Barcelona 7 Celtic 0
"Better teams than us have found it difficult," Brendan Rodgers said before this game, but even he can't have imagined it would be quite this hard. Celtic's opening night in this season's Champions League was a long one, a goal coming inside the opening three minutes, another coming inside the closing three minutes and five more coming between them. Three for Leo Messi, two for Luis Suarez, and one each for Neymar and Andres Iniesta completed a seven-nil destruction.
For a manager who declared himself an "admirer of everything that Barcelona stand for", this was a painful demonstration of their qualities. Barcelona inflicted seven goals, and a thousand cuts upon their visitors, not just playing the game in Celtic's half but much of it inside their own area, almost from the start. By the end of it, the moment that might have changed the game – a Moussa Dembele penalty saved by Marc-Andre Ter Stegen – was forgotten, buried beneath all that football.
The opening goal came from a corner, but not by the traditional route. Instead Neymar took it short to Jordi Alba, who gave it back to him out on the left touchline. The Brazilian appeared to have run out of space, pushed back towards his own goal, but he cut inside and, with the defence stepping out, turned the ball into the area for Messi to control and hit high into the top corner from the edge of the six-yard box. The clock showed 2:45; this looked like being a long night for Celtic.

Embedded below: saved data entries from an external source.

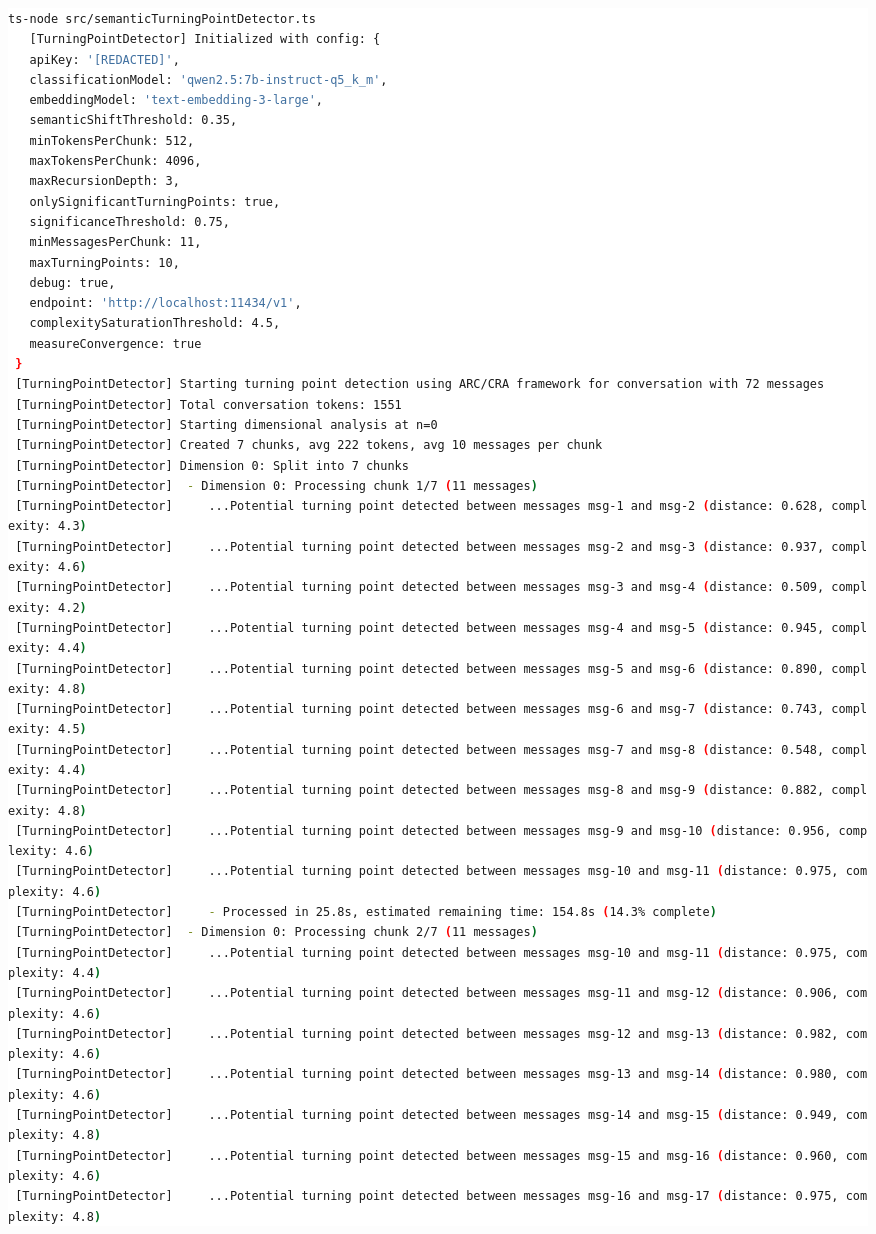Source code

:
  ```bash
 ts-node src/semanticTurningPointDetector.ts
    [TurningPointDetector] Initialized with config: {
    apiKey: '[REDACTED]',
    classificationModel: 'qwen2.5:7b-instruct-q5_k_m',
    embeddingModel: 'text-embedding-3-large',
    semanticShiftThreshold: 0.35,
    minTokensPerChunk: 512,
    maxTokensPerChunk: 4096,
    maxRecursionDepth: 3,
    onlySignificantTurningPoints: true,
    significanceThreshold: 0.75,
    minMessagesPerChunk: 11,
    maxTurningPoints: 10,
    debug: true,
    endpoint: 'http://localhost:11434/v1',
    complexitySaturationThreshold: 4.5,
    measureConvergence: true
  }
  [TurningPointDetector] Starting turning point detection using ARC/CRA framework for conversation with 72 messages
  [TurningPointDetector] Total conversation tokens: 1551
  [TurningPointDetector] Starting dimensional analysis at n=0
  [TurningPointDetector] Created 7 chunks, avg 222 tokens, avg 10 messages per chunk
  [TurningPointDetector] Dimension 0: Split into 7 chunks
  [TurningPointDetector]  - Dimension 0: Processing chunk 1/7 (11 messages)
  [TurningPointDetector]     ...Potential turning point detected between messages msg-1 and msg-2 (distance: 0.628, complexity: 4.3)
  [TurningPointDetector]     ...Potential turning point detected between messages msg-2 and msg-3 (distance: 0.937, complexity: 4.6)
  [TurningPointDetector]     ...Potential turning point detected between messages msg-3 and msg-4 (distance: 0.509, complexity: 4.2)
  [TurningPointDetector]     ...Potential turning point detected between messages msg-4 and msg-5 (distance: 0.945, complexity: 4.4)
  [TurningPointDetector]     ...Potential turning point detected between messages msg-5 and msg-6 (distance: 0.890, complexity: 4.8)
  [TurningPointDetector]     ...Potential turning point detected between messages msg-6 and msg-7 (distance: 0.743, complexity: 4.5)
  [TurningPointDetector]     ...Potential turning point detected between messages msg-7 and msg-8 (distance: 0.548, complexity: 4.4)
  [TurningPointDetector]     ...Potential turning point detected between messages msg-8 and msg-9 (distance: 0.882, complexity: 4.8)
  [TurningPointDetector]     ...Potential turning point detected between messages msg-9 and msg-10 (distance: 0.956, complexity: 4.6)
  [TurningPointDetector]     ...Potential turning point detected between messages msg-10 and msg-11 (distance: 0.975, complexity: 4.6)
  [TurningPointDetector]     - Processed in 25.8s, estimated remaining time: 154.8s (14.3% complete)
  [TurningPointDetector]  - Dimension 0: Processing chunk 2/7 (11 messages)
  [TurningPointDetector]     ...Potential turning point detected between messages msg-10 and msg-11 (distance: 0.975, complexity: 4.4)
  [TurningPointDetector]     ...Potential turning point detected between messages msg-11 and msg-12 (distance: 0.906, complexity: 4.6)
  [TurningPointDetector]     ...Potential turning point detected between messages msg-12 and msg-13 (distance: 0.982, complexity: 4.6)
  [TurningPointDetector]     ...Potential turning point detected between messages msg-13 and msg-14 (distance: 0.980, complexity: 4.6)
  [TurningPointDetector]     ...Potential turning point detected between messages msg-14 and msg-15 (distance: 0.949, complexity: 4.8)
  [TurningPointDetector]     ...Potential turning point detected between messages msg-15 and msg-16 (distance: 0.960, complexity: 4.6)
  [TurningPointDetector]     ...Potential turning point detected between messages msg-16 and msg-17 (distance: 0.975, complexity: 4.8)
 ```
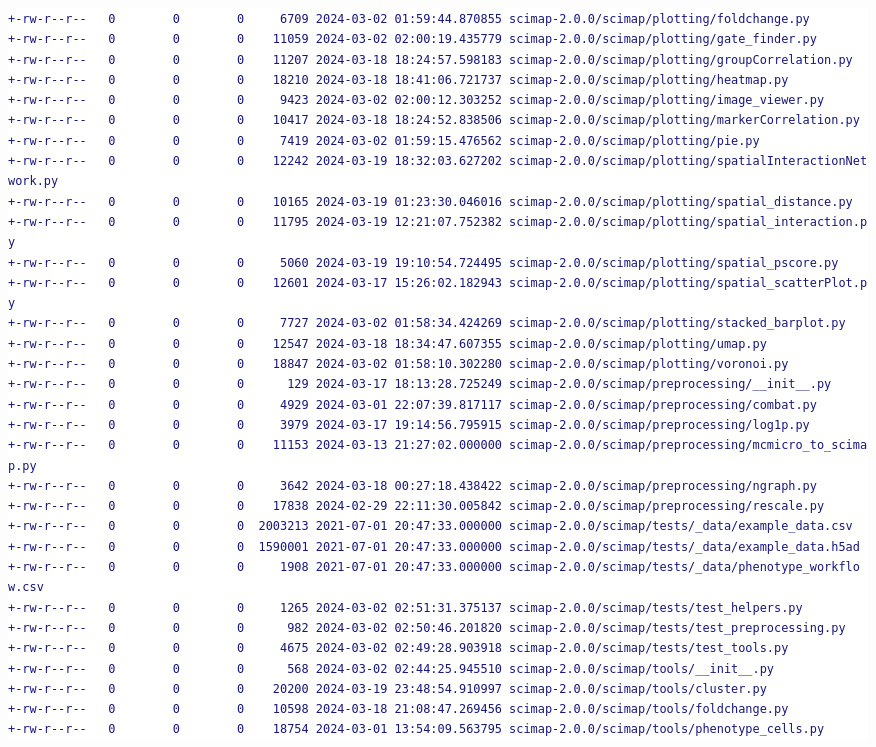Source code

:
 ```diff
+-rw-r--r--   0        0        0     6709 2024-03-02 01:59:44.870855 scimap-2.0.0/scimap/plotting/foldchange.py
+-rw-r--r--   0        0        0    11059 2024-03-02 02:00:19.435779 scimap-2.0.0/scimap/plotting/gate_finder.py
+-rw-r--r--   0        0        0    11207 2024-03-18 18:24:57.598183 scimap-2.0.0/scimap/plotting/groupCorrelation.py
+-rw-r--r--   0        0        0    18210 2024-03-18 18:41:06.721737 scimap-2.0.0/scimap/plotting/heatmap.py
+-rw-r--r--   0        0        0     9423 2024-03-02 02:00:12.303252 scimap-2.0.0/scimap/plotting/image_viewer.py
+-rw-r--r--   0        0        0    10417 2024-03-18 18:24:52.838506 scimap-2.0.0/scimap/plotting/markerCorrelation.py
+-rw-r--r--   0        0        0     7419 2024-03-02 01:59:15.476562 scimap-2.0.0/scimap/plotting/pie.py
+-rw-r--r--   0        0        0    12242 2024-03-19 18:32:03.627202 scimap-2.0.0/scimap/plotting/spatialInteractionNetwork.py
+-rw-r--r--   0        0        0    10165 2024-03-19 01:23:30.046016 scimap-2.0.0/scimap/plotting/spatial_distance.py
+-rw-r--r--   0        0        0    11795 2024-03-19 12:21:07.752382 scimap-2.0.0/scimap/plotting/spatial_interaction.py
+-rw-r--r--   0        0        0     5060 2024-03-19 19:10:54.724495 scimap-2.0.0/scimap/plotting/spatial_pscore.py
+-rw-r--r--   0        0        0    12601 2024-03-17 15:26:02.182943 scimap-2.0.0/scimap/plotting/spatial_scatterPlot.py
+-rw-r--r--   0        0        0     7727 2024-03-02 01:58:34.424269 scimap-2.0.0/scimap/plotting/stacked_barplot.py
+-rw-r--r--   0        0        0    12547 2024-03-18 18:34:47.607355 scimap-2.0.0/scimap/plotting/umap.py
+-rw-r--r--   0        0        0    18847 2024-03-02 01:58:10.302280 scimap-2.0.0/scimap/plotting/voronoi.py
+-rw-r--r--   0        0        0      129 2024-03-17 18:13:28.725249 scimap-2.0.0/scimap/preprocessing/__init__.py
+-rw-r--r--   0        0        0     4929 2024-03-01 22:07:39.817117 scimap-2.0.0/scimap/preprocessing/combat.py
+-rw-r--r--   0        0        0     3979 2024-03-17 19:14:56.795915 scimap-2.0.0/scimap/preprocessing/log1p.py
+-rw-r--r--   0        0        0    11153 2024-03-13 21:27:02.000000 scimap-2.0.0/scimap/preprocessing/mcmicro_to_scimap.py
+-rw-r--r--   0        0        0     3642 2024-03-18 00:27:18.438422 scimap-2.0.0/scimap/preprocessing/ngraph.py
+-rw-r--r--   0        0        0    17838 2024-02-29 22:11:30.005842 scimap-2.0.0/scimap/preprocessing/rescale.py
+-rw-r--r--   0        0        0  2003213 2021-07-01 20:47:33.000000 scimap-2.0.0/scimap/tests/_data/example_data.csv
+-rw-r--r--   0        0        0  1590001 2021-07-01 20:47:33.000000 scimap-2.0.0/scimap/tests/_data/example_data.h5ad
+-rw-r--r--   0        0        0     1908 2021-07-01 20:47:33.000000 scimap-2.0.0/scimap/tests/_data/phenotype_workflow.csv
+-rw-r--r--   0        0        0     1265 2024-03-02 02:51:31.375137 scimap-2.0.0/scimap/tests/test_helpers.py
+-rw-r--r--   0        0        0      982 2024-03-02 02:50:46.201820 scimap-2.0.0/scimap/tests/test_preprocessing.py
+-rw-r--r--   0        0        0     4675 2024-03-02 02:49:28.903918 scimap-2.0.0/scimap/tests/test_tools.py
+-rw-r--r--   0        0        0      568 2024-03-02 02:44:25.945510 scimap-2.0.0/scimap/tools/__init__.py
+-rw-r--r--   0        0        0    20200 2024-03-19 23:48:54.910997 scimap-2.0.0/scimap/tools/cluster.py
+-rw-r--r--   0        0        0    10598 2024-03-18 21:08:47.269456 scimap-2.0.0/scimap/tools/foldchange.py
+-rw-r--r--   0        0        0    18754 2024-03-01 13:54:09.563795 scimap-2.0.0/scimap/tools/phenotype_cells.py
```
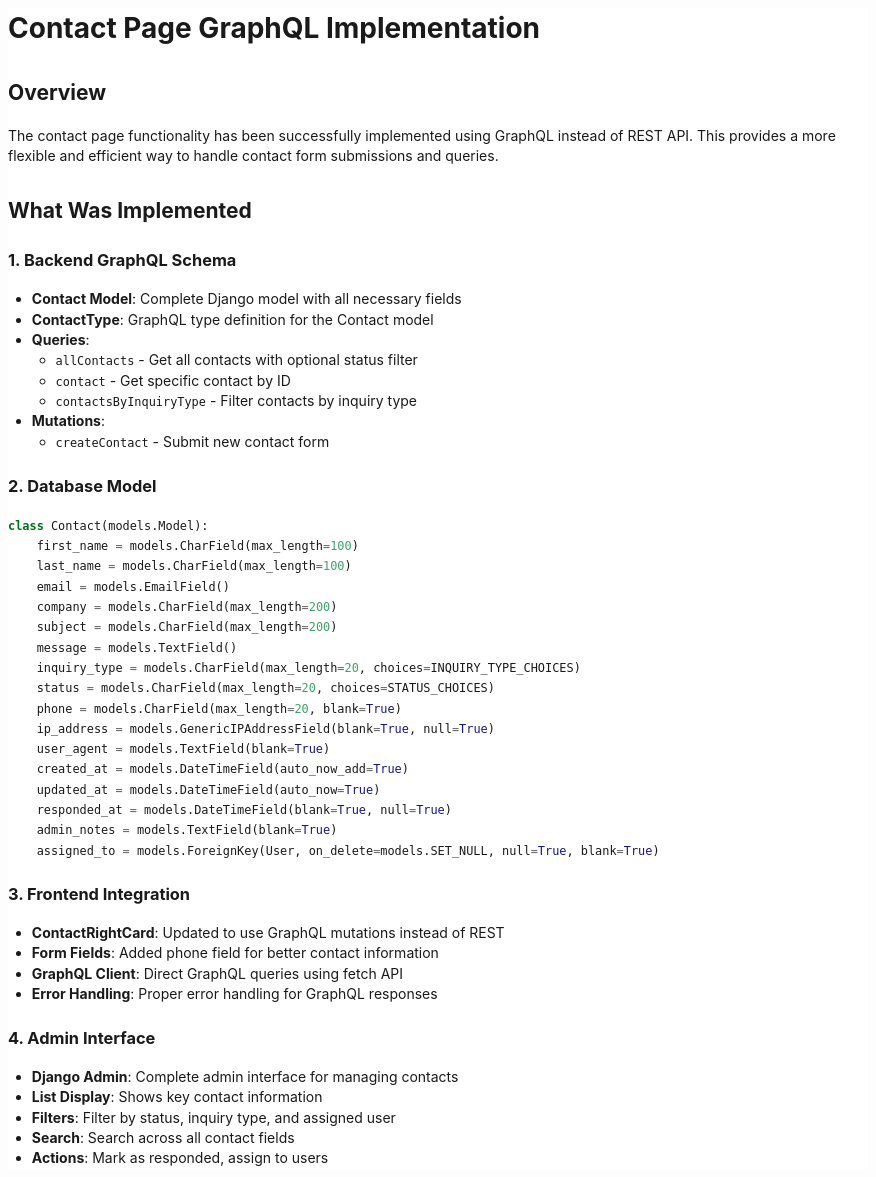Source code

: # Contact Page GraphQL Implementation

## Overview
The contact page functionality has been successfully implemented using GraphQL instead of REST API. This provides a more flexible and efficient way to handle contact form submissions and queries.

## What Was Implemented

### 1. Backend GraphQL Schema
- **Contact Model**: Complete Django model with all necessary fields
- **ContactType**: GraphQL type definition for the Contact model
- **Queries**:
  - `allContacts` - Get all contacts with optional status filter
  - `contact` - Get specific contact by ID
  - `contactsByInquiryType` - Filter contacts by inquiry type
- **Mutations**:
  - `createContact` - Submit new contact form

### 2. Database Model
```python
class Contact(models.Model):
    first_name = models.CharField(max_length=100)
    last_name = models.CharField(max_length=100)
    email = models.EmailField()
    company = models.CharField(max_length=200)
    subject = models.CharField(max_length=200)
    message = models.TextField()
    inquiry_type = models.CharField(max_length=20, choices=INQUIRY_TYPE_CHOICES)
    status = models.CharField(max_length=20, choices=STATUS_CHOICES)
    phone = models.CharField(max_length=20, blank=True)
    ip_address = models.GenericIPAddressField(blank=True, null=True)
    user_agent = models.TextField(blank=True)
    created_at = models.DateTimeField(auto_now_add=True)
    updated_at = models.DateTimeField(auto_now=True)
    responded_at = models.DateTimeField(blank=True, null=True)
    admin_notes = models.TextField(blank=True)
    assigned_to = models.ForeignKey(User, on_delete=models.SET_NULL, null=True, blank=True)
```

### 3. Frontend Integration
- **ContactRightCard**: Updated to use GraphQL mutations instead of REST
- **Form Fields**: Added phone field for better contact information
- **GraphQL Client**: Direct GraphQL queries using fetch API
- **Error Handling**: Proper error handling for GraphQL responses

### 4. Admin Interface
- **Django Admin**: Complete admin interface for managing contacts
- **List Display**: Shows key contact information
- **Filters**: Filter by status, inquiry type, and assigned user
- **Search**: Search across all contact fields
- **Actions**: Mark as responded, assign to users
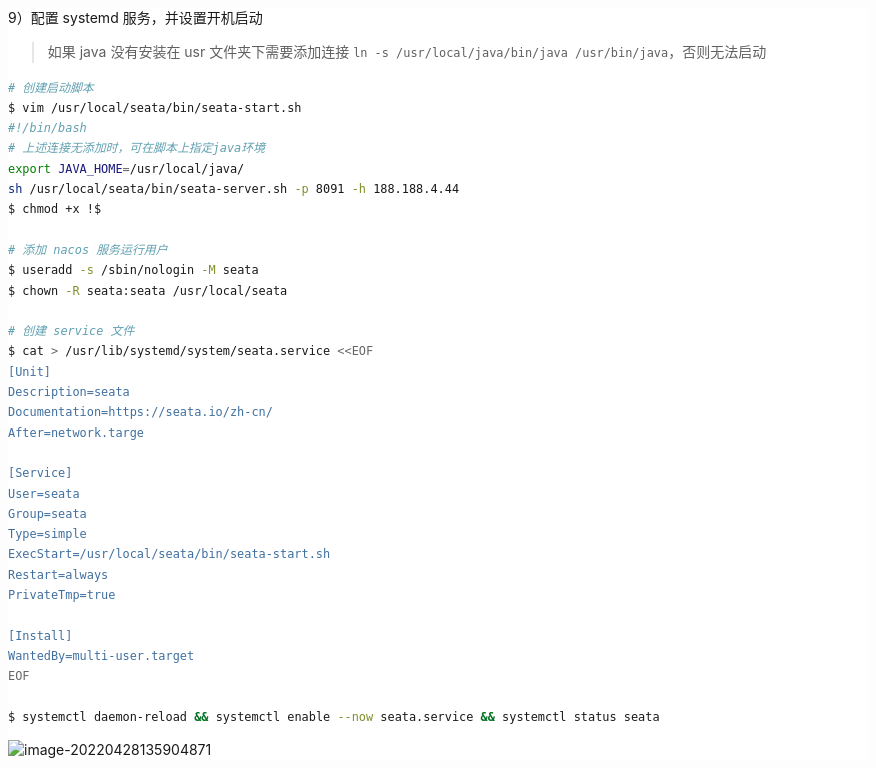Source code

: 9）配置 systemd 服务，并设置开机启动

> 如果 java 没有安装在 usr 文件夹下需要添加连接 `ln -s /usr/local/java/bin/java /usr/bin/java`，否则无法启动 

```bash
# 创建启动脚本
$ vim /usr/local/seata/bin/seata-start.sh
#!/bin/bash
# 上述连接无添加时，可在脚本上指定java环境
export JAVA_HOME=/usr/local/java/
sh /usr/local/seata/bin/seata-server.sh -p 8091 -h 188.188.4.44
$ chmod +x !$

# 添加 nacos 服务运行用户
$ useradd -s /sbin/nologin -M seata
$ chown -R seata:seata /usr/local/seata

# 创建 service 文件
$ cat > /usr/lib/systemd/system/seata.service <<EOF
[Unit]
Description=seata
Documentation=https://seata.io/zh-cn/
After=network.targe
 
[Service]
User=seata
Group=seata
Type=simple
ExecStart=/usr/local/seata/bin/seata-start.sh
Restart=always
PrivateTmp=true
 
[Install]
WantedBy=multi-user.target
EOF

$ systemctl daemon-reload && systemctl enable --now seata.service && systemctl status seata
```

![image-20220428135904871](https://cdn.jsdelivr.net/gh/yuikuen/picgo-cdn_images/img/image-20220428135904871.png)
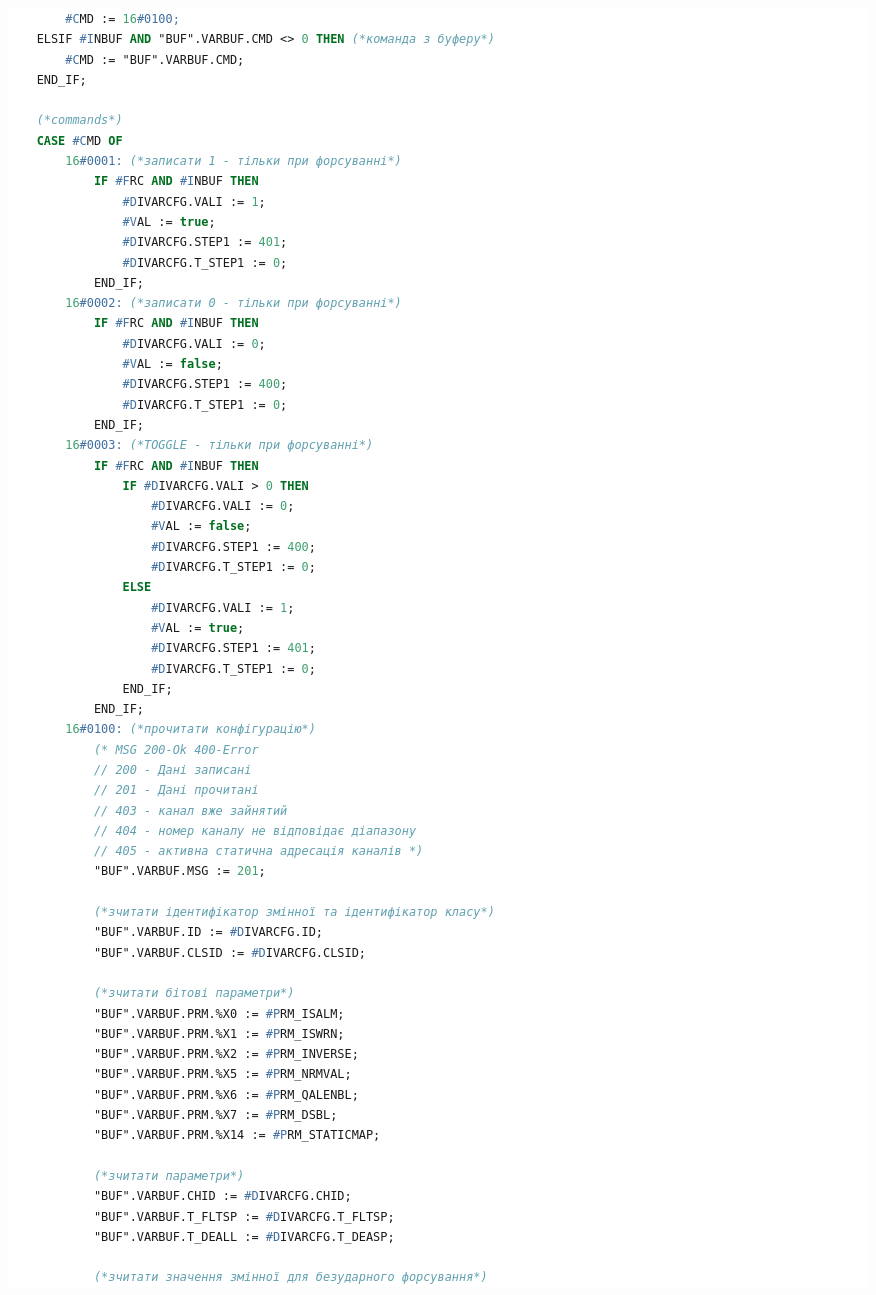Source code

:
 ```pascal
        #CMD := 16#0100;
    ELSIF #INBUF AND "BUF".VARBUF.CMD <> 0 THEN (*команда з буферу*)
        #CMD := "BUF".VARBUF.CMD;
    END_IF;
    
    (*commands*)
    CASE #CMD OF
        16#0001: (*записати 1 - тільки при форсуванні*)
            IF #FRC AND #INBUF THEN
                #DIVARCFG.VALI := 1;
                #VAL := true;
                #DIVARCFG.STEP1 := 401;
                #DIVARCFG.T_STEP1 := 0;
            END_IF;
        16#0002: (*записати 0 - тільки при форсуванні*)
            IF #FRC AND #INBUF THEN
                #DIVARCFG.VALI := 0;
                #VAL := false;
                #DIVARCFG.STEP1 := 400;
                #DIVARCFG.T_STEP1 := 0;
            END_IF;
        16#0003: (*TOGGLE - тільки при форсуванні*)
            IF #FRC AND #INBUF THEN
                IF #DIVARCFG.VALI > 0 THEN
                    #DIVARCFG.VALI := 0;
                    #VAL := false;
                    #DIVARCFG.STEP1 := 400;
                    #DIVARCFG.T_STEP1 := 0;
                ELSE
                    #DIVARCFG.VALI := 1;
                    #VAL := true;
                    #DIVARCFG.STEP1 := 401;
                    #DIVARCFG.T_STEP1 := 0;
                END_IF;
            END_IF;
        16#0100: (*прочитати конфігурацію*)
            (* MSG 200-Ok 400-Error
            // 200 - Дані записані
            // 201 - Дані прочитані 
            // 403 - канал вже зайнятий 
            // 404 - номер каналу не відповідає діапазону   
            // 405 - активна статична адресація каналів *)
            "BUF".VARBUF.MSG := 201;
            
            (*зчитати ідентифікатор змінної та ідентифікатор класу*)
            "BUF".VARBUF.ID := #DIVARCFG.ID;
            "BUF".VARBUF.CLSID := #DIVARCFG.CLSID;
            
            (*зчитати бітові параметри*)
            "BUF".VARBUF.PRM.%X0 := #PRM_ISALM;
            "BUF".VARBUF.PRM.%X1 := #PRM_ISWRN;
            "BUF".VARBUF.PRM.%X2 := #PRM_INVERSE;
            "BUF".VARBUF.PRM.%X5 := #PRM_NRMVAL;
            "BUF".VARBUF.PRM.%X6 := #PRM_QALENBL;
            "BUF".VARBUF.PRM.%X7 := #PRM_DSBL;
            "BUF".VARBUF.PRM.%X14 := #PRM_STATICMAP;
            
            (*зчитати параметри*)           
            "BUF".VARBUF.CHID := #DIVARCFG.CHID;
            "BUF".VARBUF.T_FLTSP := #DIVARCFG.T_FLTSP;
            "BUF".VARBUF.T_DEALL := #DIVARCFG.T_DEASP;
            
            (*зчитати значення змінної для безударного форсування*)
```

Kolo Toure smashed one off his own post a moment later and soon after Messi slipped the ball through the legs of Nir Bitton to thump narrowly wide from 20 yards. Less than a minute after that, Suarez slid in, inches from providing the finish to what was essentially a 40-yard one-two with Messi. A pattern seemed to have been set early: Barcelona had the ball while Celtic ran after it, usually arriving too late.
But then it was Ter Stegen who arrived late, on 22 minutes. Scott Sinclair’s run began inside the centre circle and took him to the edge of the area where he slipped the ball through to Dembele. Out came Ter Stegen, bringing him down for a penalty. As the striker stood over the spot, the German goalkeeper performed star jumps, a bright orange-pink figure with even brighter yellow extremities. Then, he dived to his right and pushed the penalty away two-handed.
Barcelona had survived this one and quickly increased the lead. Rodgers had said Celtic's opponents could find space even if you parked two double-decker busses, and this was as good an example as you could wish for. Messi, Neymar, Messi, Neymar, Messi – through tiny green and white gaps they went, back and forth, until Messi finished from barely a yard. Ivan Rakitic had one cleared off the line and Neymar was stopped by Dorus de Vries.
Yet Barcelona's pressing did occasionally allow an exit route and Celtic were not adverse to seeking it, Scott Brown hauled down as he broke and then a neat combination released Kieran Tierney whose angled pass was finished by Sinclair, in an offside position.
Three minutes into the second half, Barcelona had the third. Brought down by Bitton, Messi won a free-kick 25 yards out. Both he and Neymar stood over it; it was the latter who stepped up and curled it into the top corner, off De Vries’s hand. If the score worried Rodgers, watching from the touchline, the time probably did too: there was more of this to come.
Neymar clipped in a cross for Iniesta, on as a substitute replacing Rakitic at half-time, to do something very unlike Iniesta: arriving in the area, he absolutely smashed the volley into the net. It was four now; it would be five almost before they realised it.
Barely 15 seconds passed between Celtic kicking off and the ball hitting their net. Again the pressure was high, again the passing was crisp: Suarez pulled back for Messi to slide the ball in and complete a hat-trick.
The way it arrived was symptomatic: it was not that Barcelona were rattling off shots from all over the place; it is not their way and they did not need to. Yes, Neymar had curled one in from 25 yards and Iniesta had belted his, but Messi’s three came from a combined total of 15 yards or so. And the two goals that followed came from much the same distance. Barcelona were slicing through Celtic, the moves not finished until they had virtually run out of pitch.
Celtic might have been deep by design, but Barcelona pushed them still further and they could not find a way out. Rodgers had said that Suarez can occupy an entire defence alone; Suarez and his team-mates barely let them breathe.
Barcelona combined inside the area often. And when, momentarily, the visitors found a way to step up, leaving space, Barcelona flooded into it with speed. The regret Rodgers may have would have resided in his side’s apparent passivity.
Of the front three, only Suarez hadn’t scored – that “beautiful man” Rodgers had called him – and he soon remedied that when Neymar clipped the ball towards him, dropping it on the Uruguayan’s chest, on the edge of the six-yard box. Suarez controlled, turned and thumped the ball into the roof of the net.
Six now, then seven. Another short corner, Messi’s ball across and Suarez, who played under Rodgers at Liverpool, poked it in from three yards.